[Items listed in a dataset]
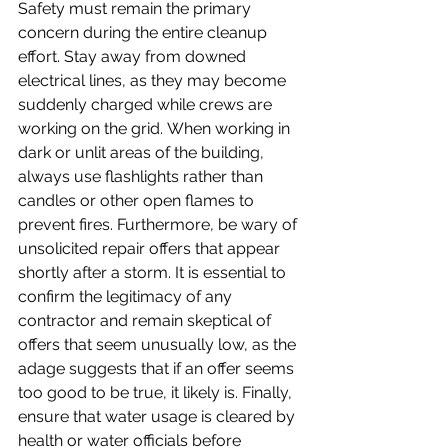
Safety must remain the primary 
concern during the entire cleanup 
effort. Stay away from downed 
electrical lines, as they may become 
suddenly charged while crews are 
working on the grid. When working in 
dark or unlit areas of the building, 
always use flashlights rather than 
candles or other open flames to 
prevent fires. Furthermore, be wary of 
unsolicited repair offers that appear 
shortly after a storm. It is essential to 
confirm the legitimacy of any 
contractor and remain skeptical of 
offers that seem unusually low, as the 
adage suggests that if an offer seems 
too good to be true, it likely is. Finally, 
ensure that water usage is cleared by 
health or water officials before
---
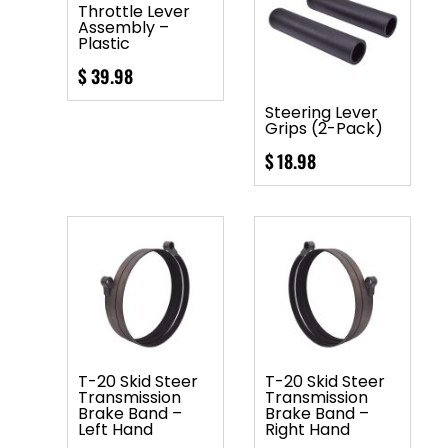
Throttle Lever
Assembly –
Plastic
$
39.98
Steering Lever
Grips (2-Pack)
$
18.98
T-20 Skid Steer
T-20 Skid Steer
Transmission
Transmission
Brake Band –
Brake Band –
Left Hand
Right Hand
...
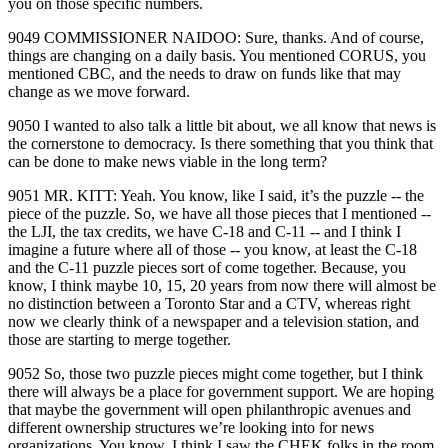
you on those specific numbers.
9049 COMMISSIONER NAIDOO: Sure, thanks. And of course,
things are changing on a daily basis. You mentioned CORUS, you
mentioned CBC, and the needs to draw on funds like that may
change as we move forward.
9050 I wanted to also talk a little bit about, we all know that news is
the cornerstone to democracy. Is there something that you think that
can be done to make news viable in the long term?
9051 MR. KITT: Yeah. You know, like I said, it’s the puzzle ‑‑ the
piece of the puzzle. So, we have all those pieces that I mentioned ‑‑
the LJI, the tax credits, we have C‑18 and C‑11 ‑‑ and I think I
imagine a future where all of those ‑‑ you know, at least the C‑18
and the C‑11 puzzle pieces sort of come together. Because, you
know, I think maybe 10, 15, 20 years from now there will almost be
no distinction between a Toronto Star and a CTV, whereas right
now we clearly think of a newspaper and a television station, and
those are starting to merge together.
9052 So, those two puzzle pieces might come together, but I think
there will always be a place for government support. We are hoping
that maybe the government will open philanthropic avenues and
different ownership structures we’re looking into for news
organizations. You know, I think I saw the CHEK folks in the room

=== Prompt ===
Put the lines of the listing that run from the line containing "Safety must remain the primary" through the line containing "health or water officials before" into a JSON list of strings, one string per line, with blank lines left out.

=== Result for this exercise ===
[
  "Safety must remain the primary ",
  "concern during the entire cleanup ",
  "effort. Stay away from downed ",
  "electrical lines, as they may become ",
  "suddenly charged while crews are ",
  "working on the grid. When working in ",
  "dark or unlit areas of the building, ",
  "always use flashlights rather than ",
  "candles or other open flames to ",
  "prevent fires. Furthermore, be wary of ",
  "unsolicited repair offers that appear ",
  "shortly after a storm. It is essential to ",
  "confirm the legitimacy of any ",
  "contractor and remain skeptical of ",
  "offers that seem unusually low, as the ",
  "adage suggests that if an offer seems ",
  "too good to be true, it likely is. Finally, ",
  "ensure that water usage is cleared by ",
  "health or water officials before"
]